PENJURU. ID | Jeneponto – Di penghujung masa pengabdiannya di Kabupaten Jeneponto, Kapolres Jeneponto AKBP Widi Setiawan, memilih menutup perjalanan tugasnya dengan cara sederhana namun sarat makna.
Ia menyambangi Pondok Pesantren (Ponpes) Alfatah di Kecamatan Bangkala Barat, menyapa para santri dan pengasuh dalam suasana penuh kehangatan dan kekeluargaan, Selasa (30/12/2025)
Kedatangan AKBP Widi Setiawan disambut senyum tulus para santri yang berbaris rapi menyambut tamu istimewa mereka. Tidak ada jarak yang terasa, suasana berlangsung cair, seolah pertemuan antara keluarga lama yang saling merindukan.

Silaturahmi ini menjadi pengingat bahwa keamanan dan ketenteraman tumbuh dari kedekatan hati, bukan semata kewenangan.
Dalam kesempatan tersebut, AKBP Widi Setiawan menyampaikan rasa syukur dan terima kasih atas kebersamaan yang terjalin selama ia bertugas di Jeneponto. Baginya, pesantren memiliki peran penting dalam membentuk generasi yang berakhlak dan mencintai kedamaian.
“Di akhir masa tugas saya, saya ingin kembali bertemu adik-adik santri. Melihat senyum mereka memberi kekuatan dan ketenangan tersendiri. Ponpes adalah tempat lahirnya nilai-nilai kebaikan yang sangat kita butuhkan untuk masa depan,” ungkapnya dengan penuh ketulusan.
Ia pun berpesan agar para santri terus menjaga semangat belajar, menanamkan nilai kejujuran, serta menjadi pribadi yang bermanfaat bagi masyarakat.
Sementara itu, pengasuh Ponpes Alfatah, Ustadz Arham, menyampaikan rasa terima kasih atas perhatian dan kepedulian Kapolres Jeneponto yang dinilainya konsisten membangun hubungan baik dengan pesantren.

“Kami tidak hanya menerima kunjungan seorang pejabat, tetapi kehadiran seorang sahabat.

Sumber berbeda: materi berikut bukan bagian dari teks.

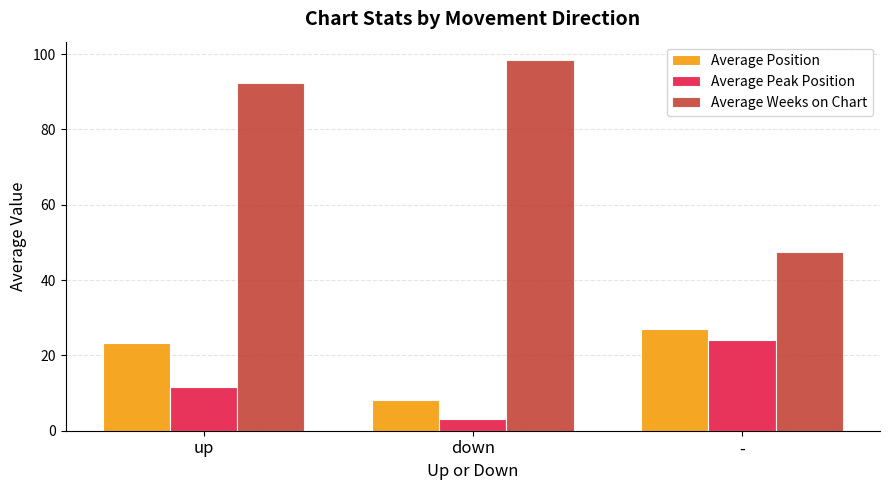

Between up and -, which series saw the biggest shift?

Average Weeks on Chart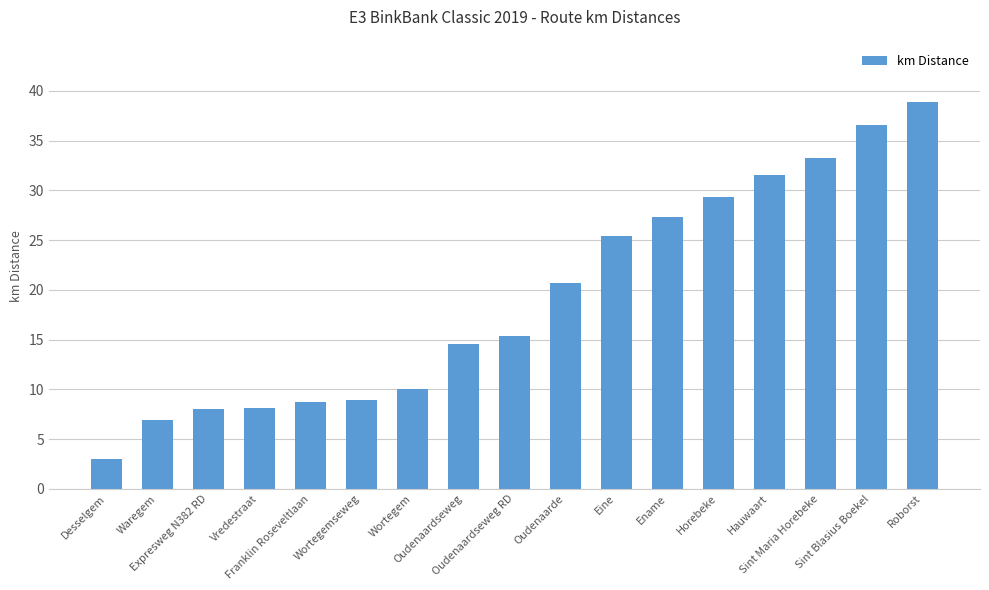

What is the difference between the maximum and minimum values?

35.9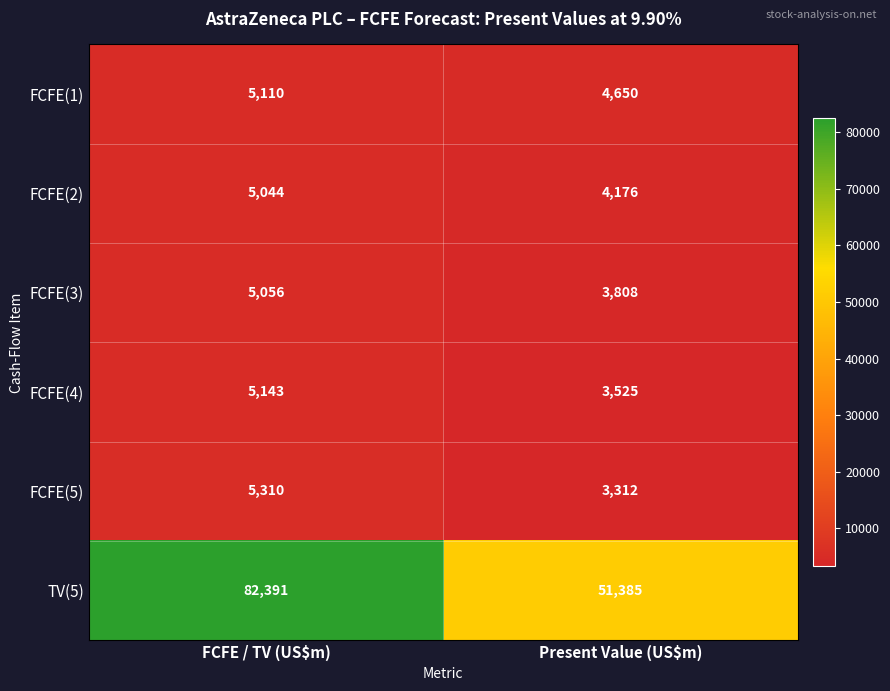

What is the average value of the FCFE(3) series?

4432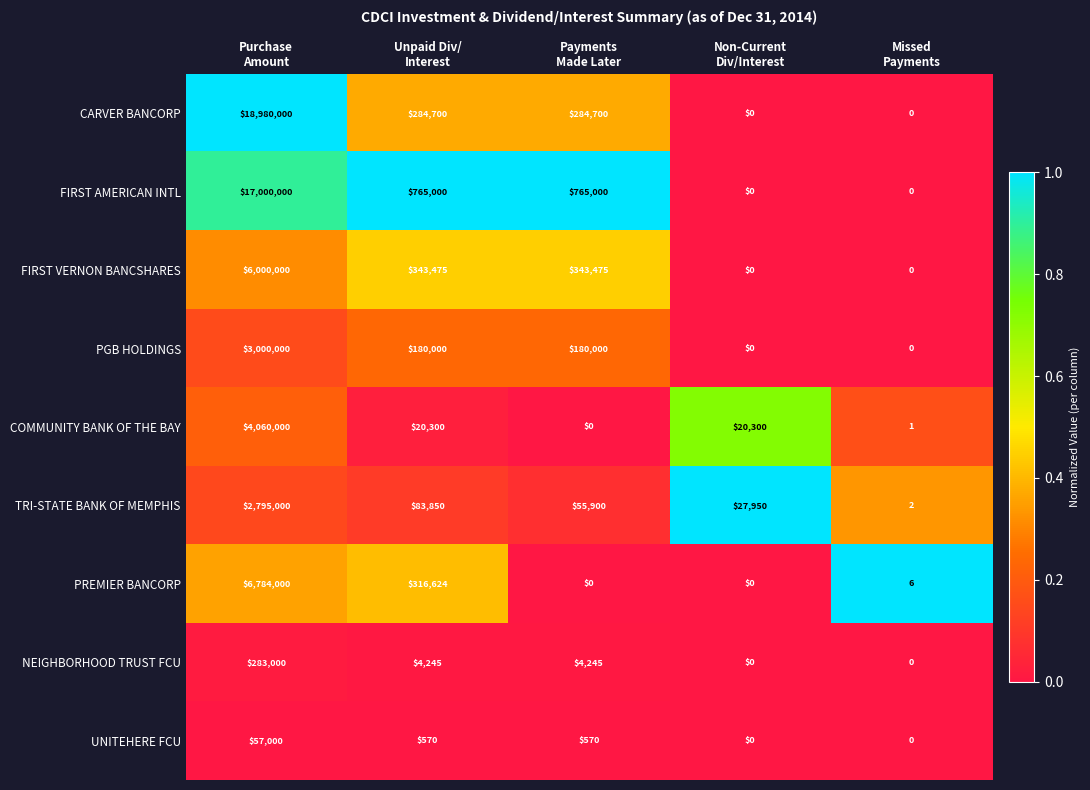

Which series has the largest total across all categories?

CARVER BANCORP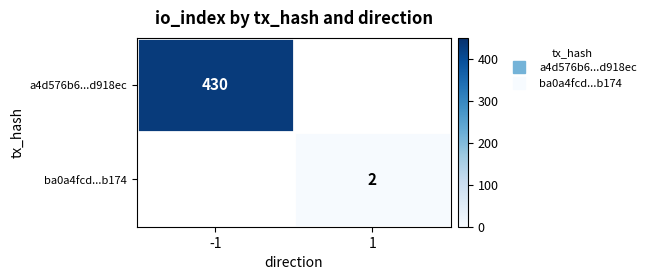

How many data points in ba0a4fcd...b174 are less than 2?

1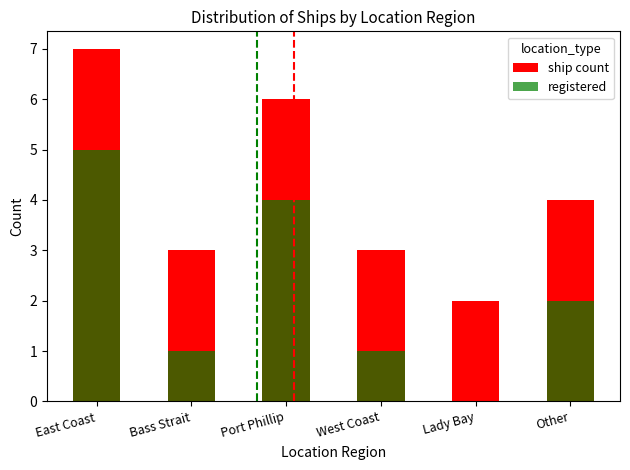

What is the label of the 6th bar from the left?

Other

Semoga Allah SWT senantiasa melindungi, menyehatkan, dan memudahkan setiap langkah Bapak Kapolres dalam pengabdian berikutnya,” tuturnya.
Bagi keluarga besar Ponpes Alfatah, kepergian AKBP Widi Setiawan meninggalkan kesan mendalam. Sosoknya dikenang sebagai pemimpin yang hadir dengan hati, mendengarkan, dan menghormati nilai-nilai keagamaan.
Kunjungan ini pun menjadi penutup yang indah sebuah pesan bahwa pengabdian sejati selalu berakar pada kemanusiaan, kepedulian, dan silaturahmi.